The next step is to open each of the three formula fields on the form and set their background colors to exactly match the color you used for the background of the entire page when you placed the Tab element on the page. Take a look at your splash page. What else would you like to add?

In the illustration above, I’ve inserted a copyright notice and database version number. This, too, is a formula field but in this instance, I’ve simply used text surrounded by double quotation marks as the formula and then styled the result using the field’s “Style” property.

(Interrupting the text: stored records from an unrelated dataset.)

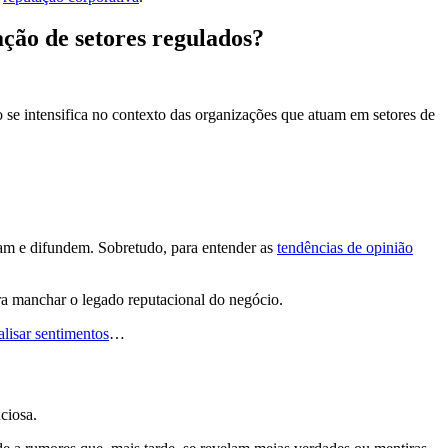
ção de setores regulados?
so se intensifica no contexto das organizações que atuam em setores de
m e difundem. Sobretudo, para entender as
tendências de opinião
a manchar o legado reputacional do negócio.
alisar sentimentos
…
uciosa.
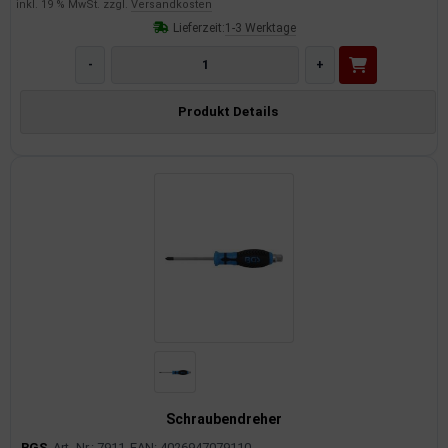
inkl. 19 % MwSt. zzgl.
Versandkosten
Lieferzeit:
1-3 Werktage
-
+
Produkt Details
Schraubendreher
BGS
Art.-Nr.: 7911
EAN: 4026947079110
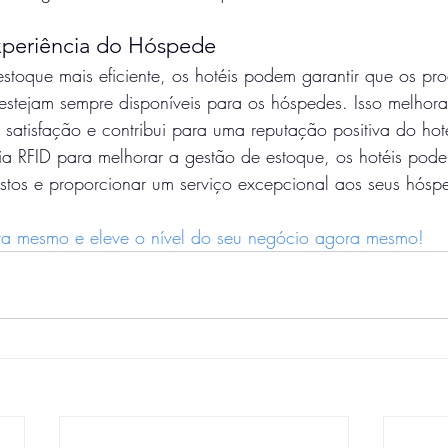
xperiência do Hóspede
toque mais eficiente, os hotéis podem garantir que os pro
 estejam sempre disponíveis para os hóspedes. Isso melhora
 satisfação e contribui para uma reputação positiva do hot
gia RFID para melhorar a gestão de estoque, os hotéis pode
ustos e proporcionar um serviço excepcional aos seus hósp
ra mesmo e eleve o nível do seu negócio agora mesmo!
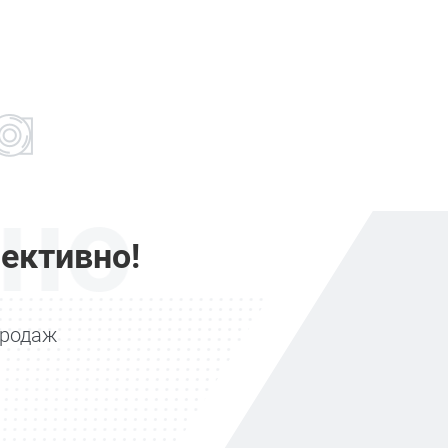
но
ективно!
продаж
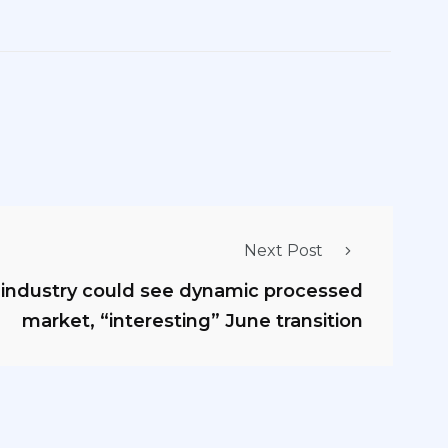
Next Post
y industry could see dynamic processed
market, “interesting” June transition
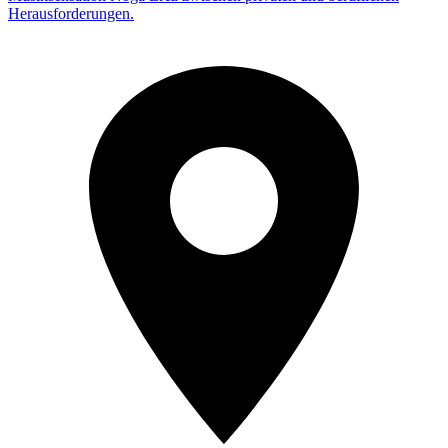
Herausforderungen.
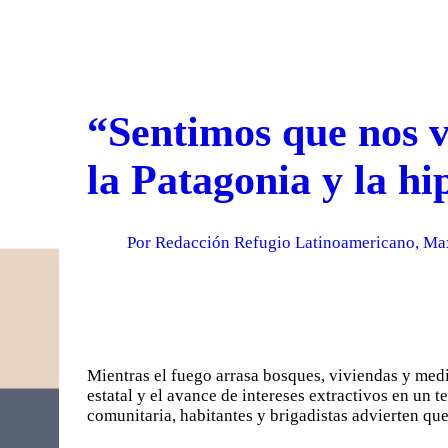
“Sentimos que nos v
la Patagonia y la hi
Por Redacción Refugio Latinoamericano, Ma
Mientras el fuego arrasa bosques, viviendas y medi
estatal y el avance de intereses extractivos en un t
comunitaria, habitantes y brigadistas advierten qu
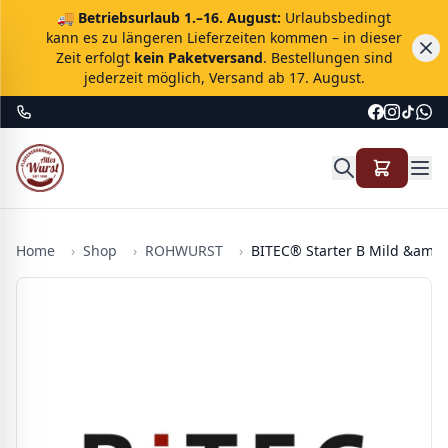
🚚
Betriebsurlaub 1.–16. August:
Urlaubsbedingt
kann es zu längeren Lieferzeiten kommen – in dieser
Zeit erfolgt
kein Paketversand
. Bestellungen sind
jederzeit möglich, Versand ab 17. August.
Home
›
Shop
›
ROHWURST
›
BITEC® Starter B Mild &amp; 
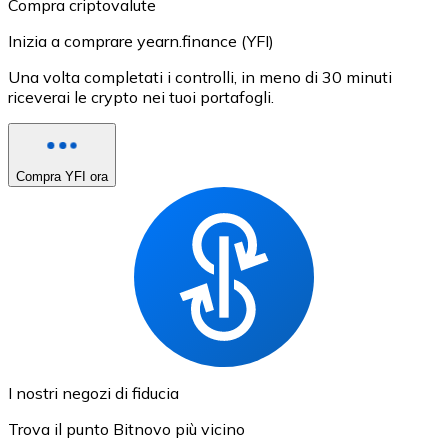
Compra criptovalute
Inizia a comprare yearn.finance (YFI)
Una volta completati i controlli, in meno di 30 minuti
riceverai le crypto nei tuoi portafogli.
Compra YFI ora
I nostri negozi di fiducia
Trova il punto Bitnovo più vicino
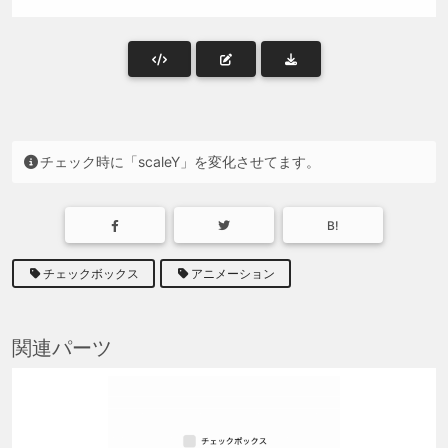
チェック時に「scaleY」を変化させてます。
B!
チェックボックス
アニメーション
関連パーツ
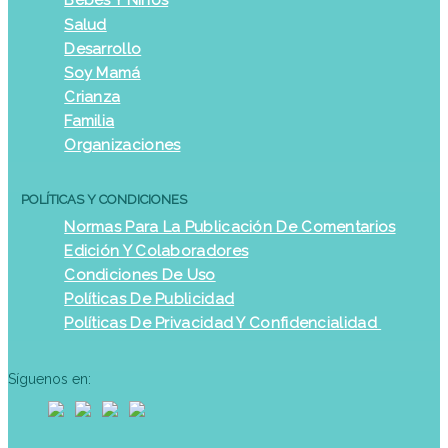
Bebés Y Niños
Salud
Desarrollo
Soy Mamá
Crianza
Familia
Organizaciones
POLÍTICAS Y CONDICIONES
Normas Para La Publicación De Comentarios
Edición Y Colaboradores
Condiciones De Uso
Políticas De Publicidad
Políticas De Privacidad Y Confidencialidad
Síguenos en:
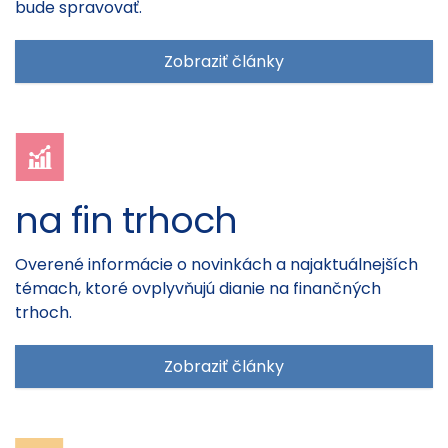
bude spravovať.
Zobraziť články
na fin trhoch
Overené informácie o novinkách a najaktuálnejších
témach, ktoré ovplyvňujú dianie na finančných
trhoch.
Zobraziť články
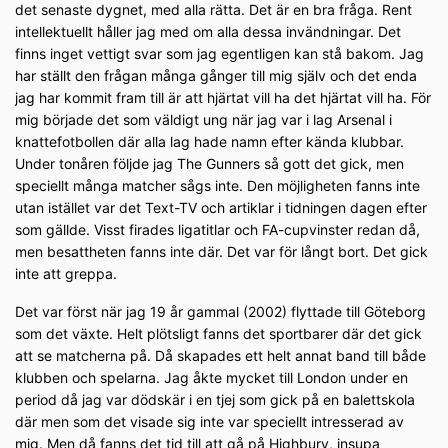
det senaste dygnet, med alla rätta. Det är en bra fråga. Rent
intellektuellt håller jag med om alla dessa invändningar. Det
finns inget vettigt svar som jag egentligen kan stå bakom. Jag
har ställt den frågan många gånger till mig själv och det enda
jag har kommit fram till är att hjärtat vill ha det hjärtat vill ha. För
mig började det som väldigt ung när jag var i lag Arsenal i
knattefotbollen där alla lag hade namn efter kända klubbar.
Under tonåren följde jag The Gunners så gott det gick, men
speciellt många matcher sågs inte. Den möjligheten fanns inte
utan istället var det Text-TV och artiklar i tidningen dagen efter
som gällde. Visst firades ligatitlar och FA-cupvinster redan då,
men besattheten fanns inte där. Det var för långt bort. Det gick
inte att greppa.
Det var först när jag 19 år gammal (2002) flyttade till Göteborg
som det växte. Helt plötsligt fanns det sportbarer där det gick
att se matcherna på. Då skapades ett helt annat band till både
klubben och spelarna. Jag åkte mycket till London under en
period då jag var dödskär i en tjej som gick på en balettskola
där men som det visade sig inte var speciellt intresserad av
mig. Men då fanns det tid till att gå på Highbury, insupa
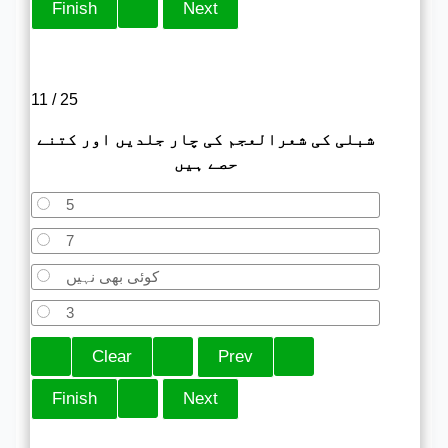
11 / 25
شبلی کی شعرالعجم کی چار جلدیں اور کتنے
حصے ہیں
5
7
کوئی بھی نہیں
3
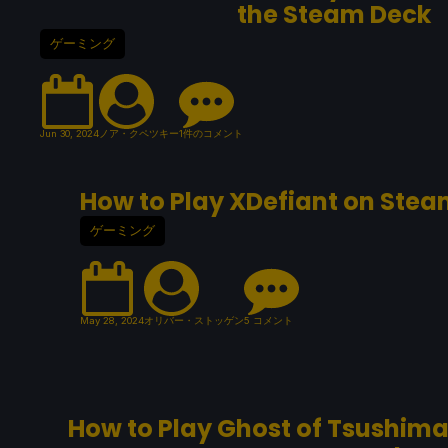
the Steam Deck
ゲーミング
Jun 30, 2024
ノア・クペツキー
1件のコメント
How to Play XDefiant on Ste
ゲーミング
May 28, 2024
オリバー・ストッゲン
5 コメント
How to Play Ghost of Tsushima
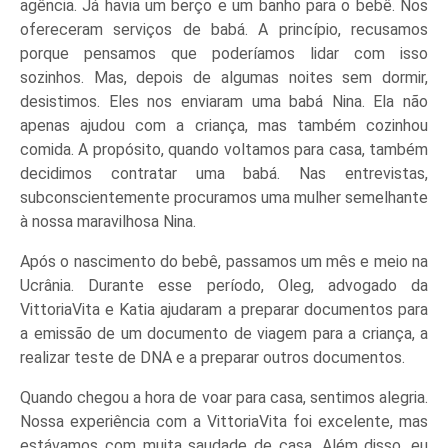
agência. Já havia um berço e um banho para o bebê. Nos
ofereceram serviços de babá. A princípio, recusamos
porque pensamos que poderíamos lidar com isso
sozinhos. Mas, depois de algumas noites sem dormir,
desistimos. Eles nos enviaram uma babá Nina. Ela não
apenas ajudou com a criança, mas também cozinhou
comida. A propósito, quando voltamos para casa, também
decidimos contratar uma babá. Nas entrevistas,
subconscientemente procuramos uma mulher semelhante
à nossa maravilhosa Nina.
Após o nascimento do bebê, passamos um mês e meio na
Ucrânia. Durante esse período, Oleg, advogado da
VittoriaVita e Katia ajudaram a preparar documentos para
a emissão de um documento de viagem para a criança, a
realizar teste de DNA e a preparar outros documentos.
Quando chegou a hora de voar para casa, sentimos alegria.
Nossa experiência com a VittoriaVita foi excelente, mas
estávamos com muita saudade de casa. Além disso, eu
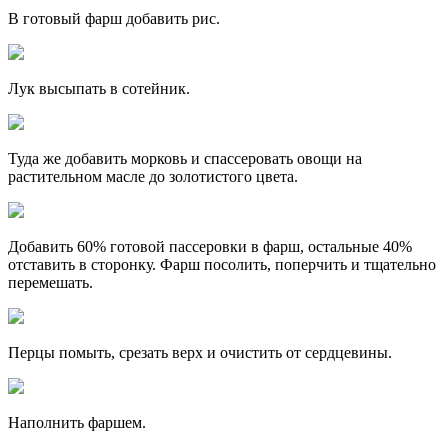
В готовый фарш добавить рис.
Лук высыпать в сотейник.
Туда же добавить морковь и спассеровать овощи на
растительном масле до золотистого цвета.
Добавить 60% готовой пассеровки в фарш, остальные 40%
отставить в сторонку. Фарш посолить, поперчить и тщательно
перемешать.
Перцы помыть, срезать верх и очистить от сердцевины.
Наполнить фаршем.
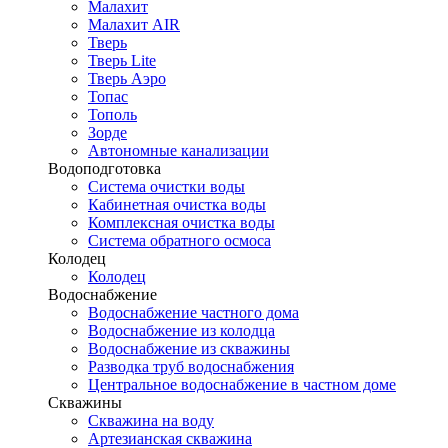
Малахит
Малахит AIR
Тверь
Тверь Lite
Тверь Аэро
Топас
Тополь
Зорде
Автономные канализации
Водоподготовка
Система очистки воды
Кабинетная очистка воды
Комплексная очистка воды
Система обратного осмоса
Колодец
Колодец
Водоснабжение
Водоснабжение частного дома
Водоснабжение из колодца
Водоснабжение из скважины
Разводка труб водоснабжения
Центральное водоснабжение в частном доме
Скважины
Скважина на воду
Артезианская скважина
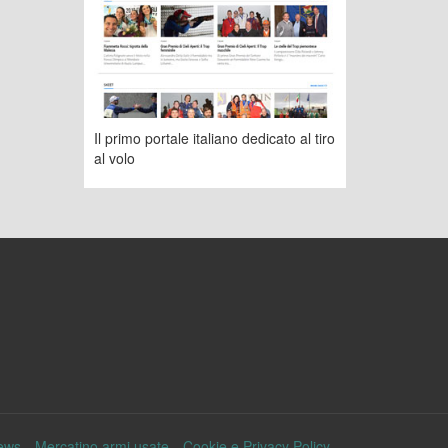
Il primo portale italiano dedicato al tiro
al volo
ews
Mercatino armi usate
Cookie e Privacy Policy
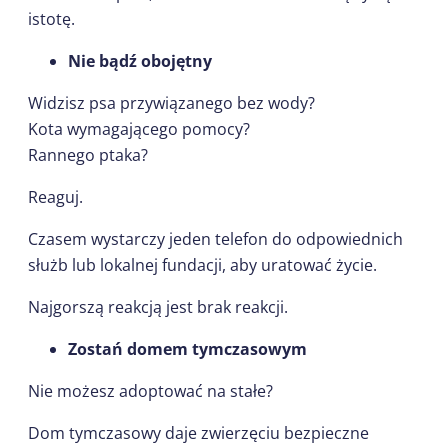
istotę.
Nie bądź obojętny
Widzisz psa przywiązanego bez wody?
Kota wymagającego pomocy?
Rannego ptaka?
Reaguj.
Czasem wystarczy jeden telefon do odpowiednich
służb lub lokalnej fundacji, aby uratować życie.
Najgorszą reakcją jest brak reakcji.
Zostań domem tymczasowym
Nie możesz adoptować na stałe?
Dom tymczasowy daje zwierzęciu bezpieczne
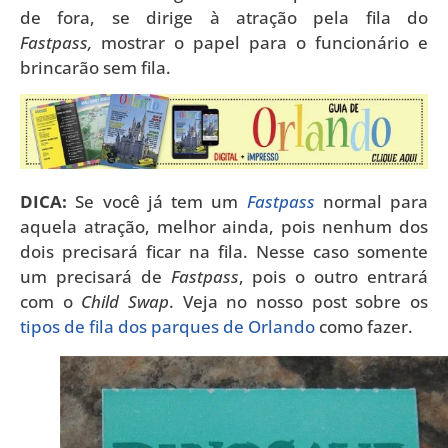
de fora, se dirige à atração pela fila do
Fastpass,
mostrar o papel para o funcionário e
brincarão sem fila.
DICA:
Se você já tem um
Fastpass
normal para
aquela atração, melhor ainda, pois nenhum dos
dois precisará ficar na fila. Nesse caso somente
um precisará de
Fastpass
, pois o outro entrará
com o
Child Swap
. Veja no nosso post sobre os
tipos de fila dos parques de Orlando
como fazer.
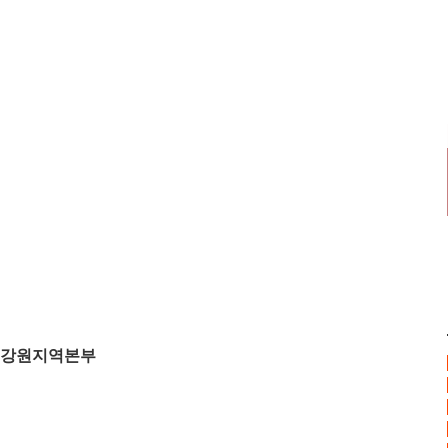
강원지역본부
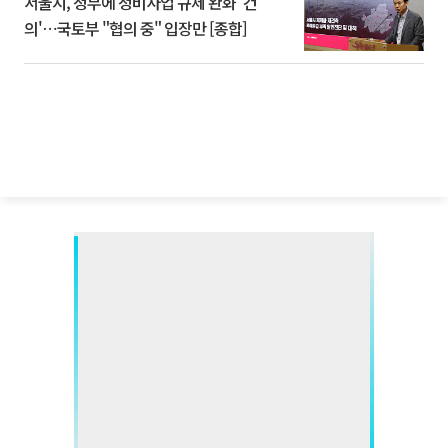
서울시, 정부에 정비사업 규제 완화 '건
의'⋯국토부 "협의 중" 입장만 [종합]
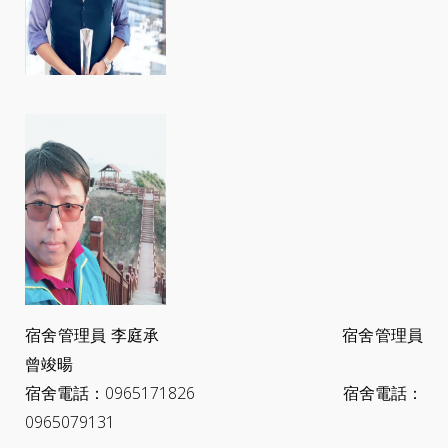
宿舍管理員 李庭承 宿舍管理員
曾竣暘
宿舍電話：0965171826 宿舍電話：
0965079131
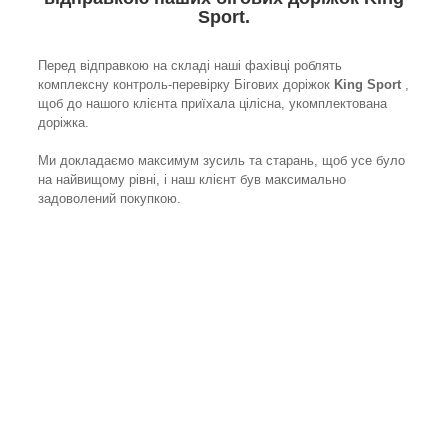
Sport.
Перед відправкою на складі наші фахівці роблять
комплексну контроль-перевірку Бігових доріжок
King Sport
,
щоб до нашого клієнта приїхала цілісна, укомплектована
доріжка.
Ми докладаємо максимум зусиль та старань, щоб усе було
на найвищому рівні, і наш клієнт був максимально
задоволений покупкою.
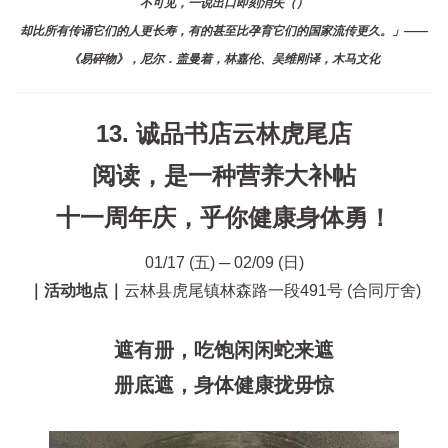
不可见，一说出口即刻消失（）
却比所有传诵它们的人更长寿，有的甚至比孕育它们的国家流传更久。」——
《易碎物》，尼尔．盖曼着，林嘉伦、吴维刚译，木马文化
13. 诚品书店云林虎尾店
阅读，是一种营养大补帖
十一周年庆，乎你健康身体勇！
01/17 (五) ─ 02/09 (日)
｜活动地点｜
云林县虎尾镇林森路一段491号 (合同厅舍)
遮有册，吃饱闲闲蛇来遮
册底遮，身体健康拢毋惊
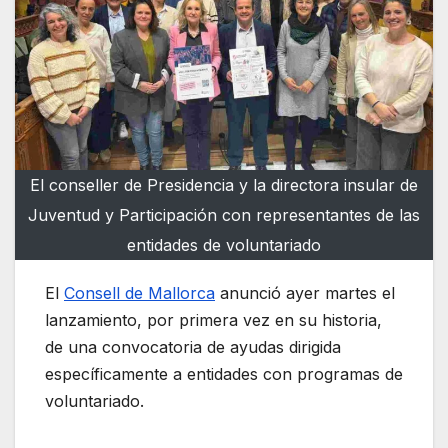
El conseller de Presidencia y la directora insular de
Juventud y Participación con representantes de las
entidades de voluntariado
El
Consell de Mallorca
anunció ayer martes el
lanzamiento, por primera vez en su historia,
de una convocatoria de ayudas dirigida
específicamente a entidades con programas de
voluntariado.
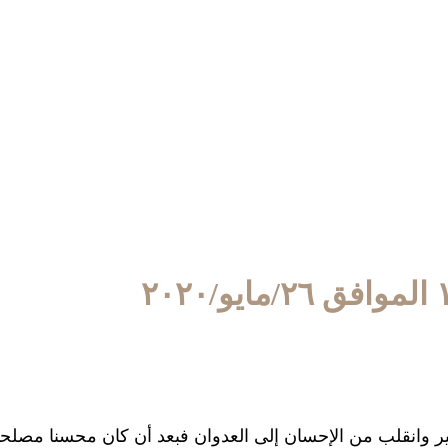
وتغير وانقلب من الإحسان إلى العدوان فبعد أن كان محسنا مصل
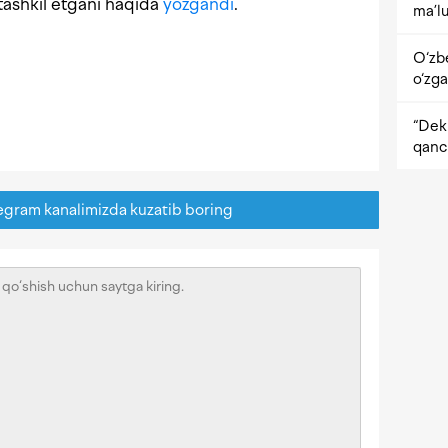
 tashkil etgani haqida
yozgandi
.
ma’lu
O‘zb
o‘zga
“Dekr
qanc
egram kanalimizda kuzatib boring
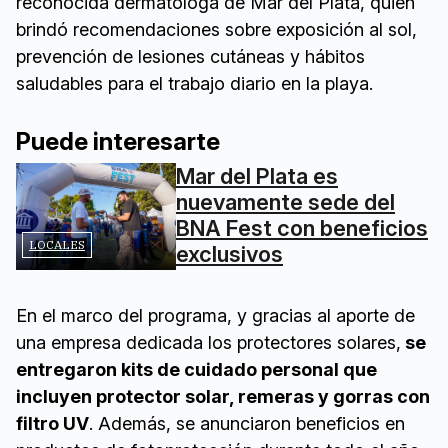
reconocida dermatóloga de Mar del Plata, quien
brindó recomendaciones sobre exposición al sol,
prevención de lesiones cutáneas y hábitos
saludables para el trabajo diario en la playa.
Puede interesarte
Mar del Plata es
nuevamente sede del
BNA Fest con beneficios
LOCALES
exclusivos
En el marco del programa, y gracias al aporte de
una empresa dedicada los protectores solares,
se
entregaron kits de cuidado personal que
incluyen protector solar, remeras y gorras con
filtro UV
. Además, se anunciaron beneficios en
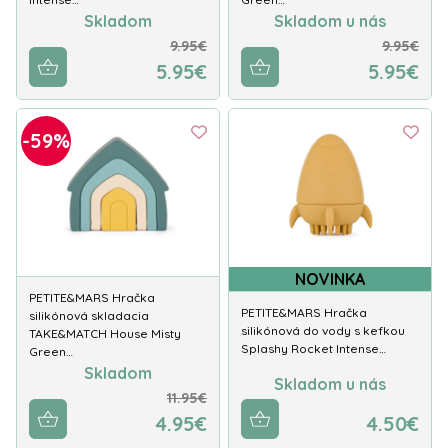
Skladom
Skladom u nás
9.95€
9.95€
5.95€
5.95€
-59%
NOVINKA
PETITE&MARS Hračka
PETITE&MARS Hračka
silikónová skladacia
silikónová do vody s kefkou
TAKE&MATCH House Misty
Splashy Rocket Intense…
Green…
Skladom
Skladom u nás
11.95€
4.95€
4.50€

Let’s assume at this point that this is all you want to do with this splash page. That is, you want to display it for a moment and then take the user inside the database to some other form for data entry or information analysis. How would you do that? Simply enter some code like this in the database’s Trigger After Open function in the database Options screen. (There are a few variations of this code that would also work well.)

							
					openFullscreen(record('Splash Screen',1));
do as server
	sleep(7000)
end;
closeFullscreen();
openTable("Sales", "Sales Dashboard")
				
			

This code opens the splash screen in full screen mode, keeps it open for a brief moment and then opens the Sales Dashboard. You now have a nice splash screen.

What if you want to take things further and add navigation? In the illustration below, I have added a navigation icon to the form. My navigation icon in the Utilities table is named “Exit”. Again, this image is a formula field, and the formula is:

							
					select Utilties.Exit				
			

Because formula fields have “On Click” functions, they execute code when the user clicks them, making them ideal for use as navigation icons. Here is the same splash screen with a single navigation icon:

When using navigation icons on your splash screen, edit the “Trigger After Open” code to include only the lines you need to take the user to the splash screen. Then, insert icons that open forms which are key elements of the program, making your splash screen function as a simplifying and streamlining “Main Menu”.

I hope this guide will get you started making professional looking splash screens for your databases. Your users may especially appreciate their good looks when you add navigation.